To grow its intellectual community, CPC invites leading social scientists at Cornell and other institutions to its seminar series to talk about how they are applying demography in novel ways. Examples of topics so far this spring include census data and labor markets, links between medical marijuana laws and traffic fatalities, and educational outcomes of single-sex schools in South Korea.

The seminars also offer graduate students the opportunity to meet with these leading scholars while they are on campus, said Scott Sanders, a graduate student in development sociology. "I personally was able to talk with one of the top experts on Asian demography, who helped me formulate my dissertation research questions and provided professional contacts that played an essential role in my data collection," Sanders said.

Lichter, current president of the Population Association of America, believes the center is primed to grow into a National Institutes of Health (NIH) population center, of which there are 18 in the country.

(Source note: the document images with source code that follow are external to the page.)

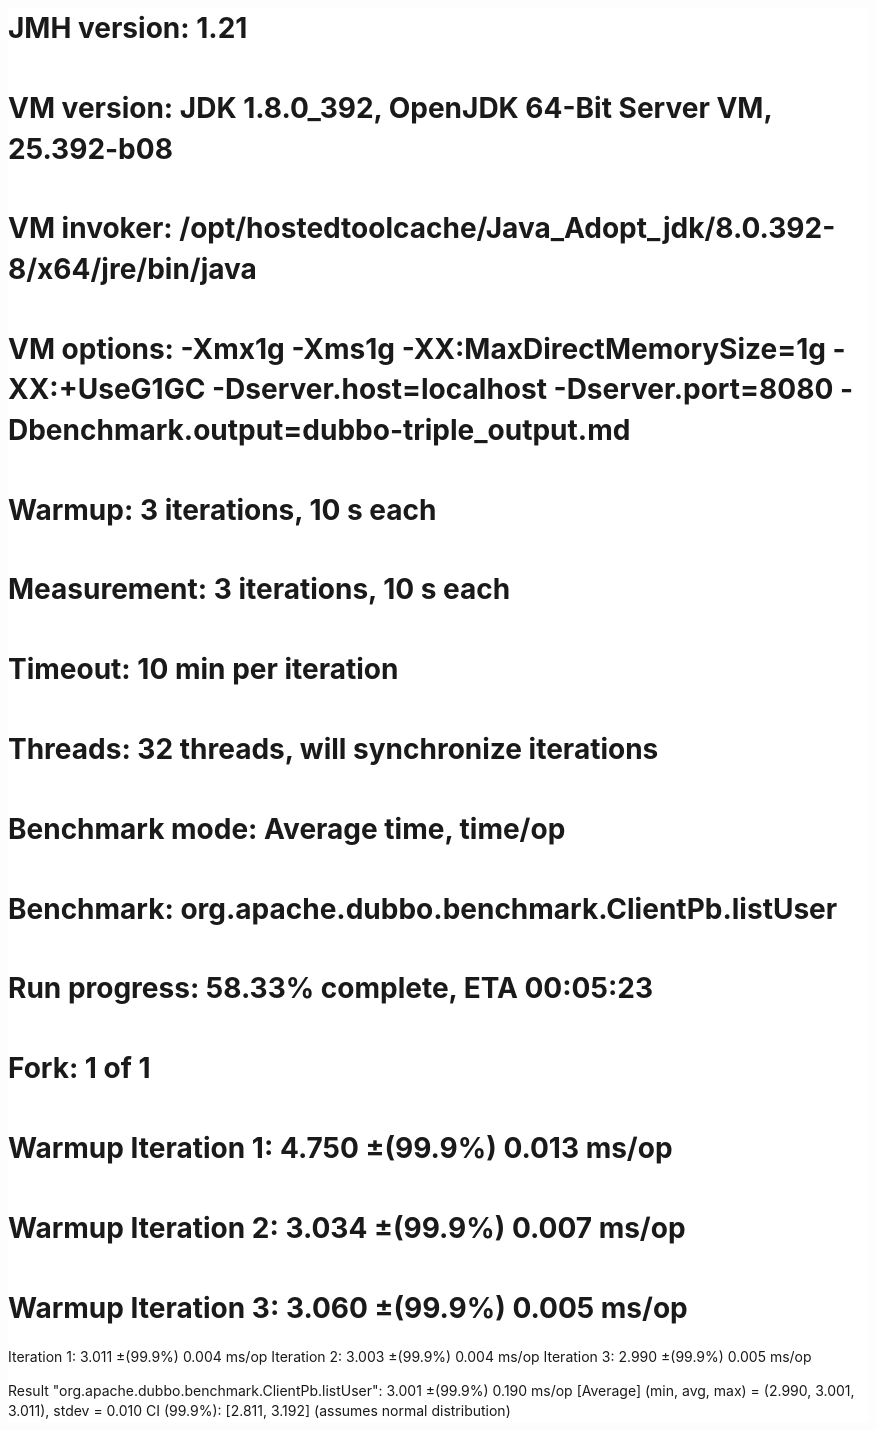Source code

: 
# JMH version: 1.21
# VM version: JDK 1.8.0_392, OpenJDK 64-Bit Server VM, 25.392-b08
# VM invoker: /opt/hostedtoolcache/Java_Adopt_jdk/8.0.392-8/x64/jre/bin/java
# VM options: -Xmx1g -Xms1g -XX:MaxDirectMemorySize=1g -XX:+UseG1GC -Dserver.host=localhost -Dserver.port=8080 -Dbenchmark.output=dubbo-triple_output.md
# Warmup: 3 iterations, 10 s each
# Measurement: 3 iterations, 10 s each
# Timeout: 10 min per iteration
# Threads: 32 threads, will synchronize iterations
# Benchmark mode: Average time, time/op
# Benchmark: org.apache.dubbo.benchmark.ClientPb.listUser

# Run progress: 58.33% complete, ETA 00:05:23
# Fork: 1 of 1
# Warmup Iteration   1: 4.750 ±(99.9%) 0.013 ms/op
# Warmup Iteration   2: 3.034 ±(99.9%) 0.007 ms/op
# Warmup Iteration   3: 3.060 ±(99.9%) 0.005 ms/op
Iteration   1: 3.011 ±(99.9%) 0.004 ms/op
Iteration   2: 3.003 ±(99.9%) 0.004 ms/op
Iteration   3: 2.990 ±(99.9%) 0.005 ms/op


Result "org.apache.dubbo.benchmark.ClientPb.listUser":
  3.001 ±(99.9%) 0.190 ms/op [Average]
  (min, avg, max) = (2.990, 3.001, 3.011), stdev = 0.010
  CI (99.9%): [2.811, 3.192] (assumes normal distribution)
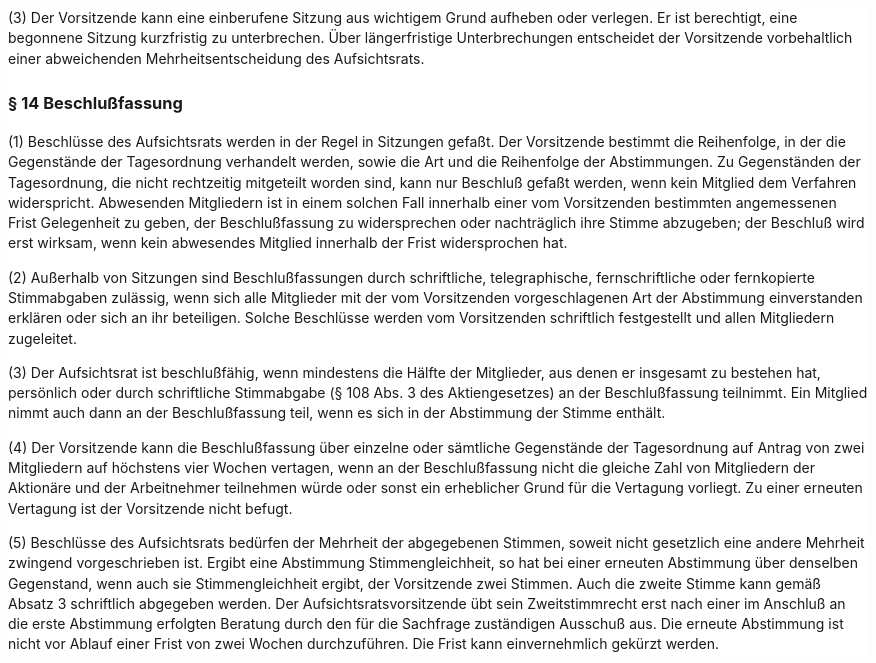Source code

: (3) Der Vorsitzende kann eine einberufene Sitzung aus wichtigem Grund
aufheben oder verlegen. Er ist berechtigt, eine begonnene Sitzung
kurzfristig zu unterbrechen. Über längerfristige Unterbrechungen
entscheidet der Vorsitzende vorbehaltlich einer abweichenden
Mehrheitsentscheidung des Aufsichtsrats.


### § 14 Beschlußfassung

(1) Beschlüsse des Aufsichtsrats werden in der Regel in Sitzungen
gefaßt. Der Vorsitzende bestimmt die Reihenfolge, in der die
Gegenstände der Tagesordnung verhandelt werden, sowie die Art und die
Reihenfolge der Abstimmungen. Zu Gegenständen der Tagesordnung, die
nicht rechtzeitig mitgeteilt worden sind, kann nur Beschluß gefaßt
werden, wenn kein Mitglied dem Verfahren widerspricht. Abwesenden
Mitgliedern ist in einem solchen Fall innerhalb einer vom Vorsitzenden
bestimmten angemessenen Frist Gelegenheit zu geben, der
Beschlußfassung zu widersprechen oder nachträglich ihre Stimme
abzugeben; der Beschluß wird erst wirksam, wenn kein abwesendes
Mitglied innerhalb der Frist widersprochen hat.

(2) Außerhalb von Sitzungen sind Beschlußfassungen durch schriftliche,
telegraphische, fernschriftliche oder fernkopierte Stimmabgaben
zulässig, wenn sich alle Mitglieder mit der vom Vorsitzenden
vorgeschlagenen Art der Abstimmung einverstanden erklären oder sich an
ihr beteiligen. Solche Beschlüsse werden vom Vorsitzenden schriftlich
festgestellt und allen Mitgliedern zugeleitet.

(3) Der Aufsichtsrat ist beschlußfähig, wenn mindestens die Hälfte der
Mitglieder, aus denen er insgesamt zu bestehen hat, persönlich oder
durch schriftliche Stimmabgabe (§ 108 Abs. 3 des Aktiengesetzes) an
der Beschlußfassung teilnimmt. Ein Mitglied nimmt auch dann an der
Beschlußfassung teil, wenn es sich in der Abstimmung der Stimme
enthält.

(4) Der Vorsitzende kann die Beschlußfassung über einzelne oder
sämtliche Gegenstände der Tagesordnung auf Antrag von zwei Mitgliedern
auf höchstens vier Wochen vertagen, wenn an der Beschlußfassung nicht
die gleiche Zahl von Mitgliedern der Aktionäre und der Arbeitnehmer
teilnehmen würde oder sonst ein erheblicher Grund für die Vertagung
vorliegt. Zu einer erneuten Vertagung ist der Vorsitzende nicht
befugt.

(5) Beschlüsse des Aufsichtsrats bedürfen der Mehrheit der abgegebenen
Stimmen, soweit nicht gesetzlich eine andere Mehrheit zwingend
vorgeschrieben ist. Ergibt eine Abstimmung Stimmengleichheit, so hat
bei einer erneuten Abstimmung über denselben Gegenstand, wenn auch sie
Stimmengleichheit ergibt, der Vorsitzende zwei Stimmen. Auch die
zweite Stimme kann gemäß Absatz 3 schriftlich abgegeben werden. Der
Aufsichtsratsvorsitzende übt sein Zweitstimmrecht erst nach einer im
Anschluß an die erste Abstimmung erfolgten Beratung durch den für die
Sachfrage zuständigen Ausschuß aus. Die erneute Abstimmung ist nicht
vor Ablauf einer Frist von zwei Wochen durchzuführen. Die Frist kann
einvernehmlich gekürzt werden.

Cornell is one of six sites to receive a five-year, $1.15 million NIH "baby grant" to build the research infrastructure needed for a full-fledged national center. This fall, CPC leaders will submit a grant proposal for full NIH funding.

Among the many factors that stand out at CPC, Lichter said, is the cross-disciplinary nature of its research.

"The single-investigator approach to research only goes so far," Lichter said. "Most major discoveries and breakthroughs occur at the boundaries between disciplines, and we are building those bridges among many faculty members."

Ted Boscia is assistant director of communications for the College of Human Ecology.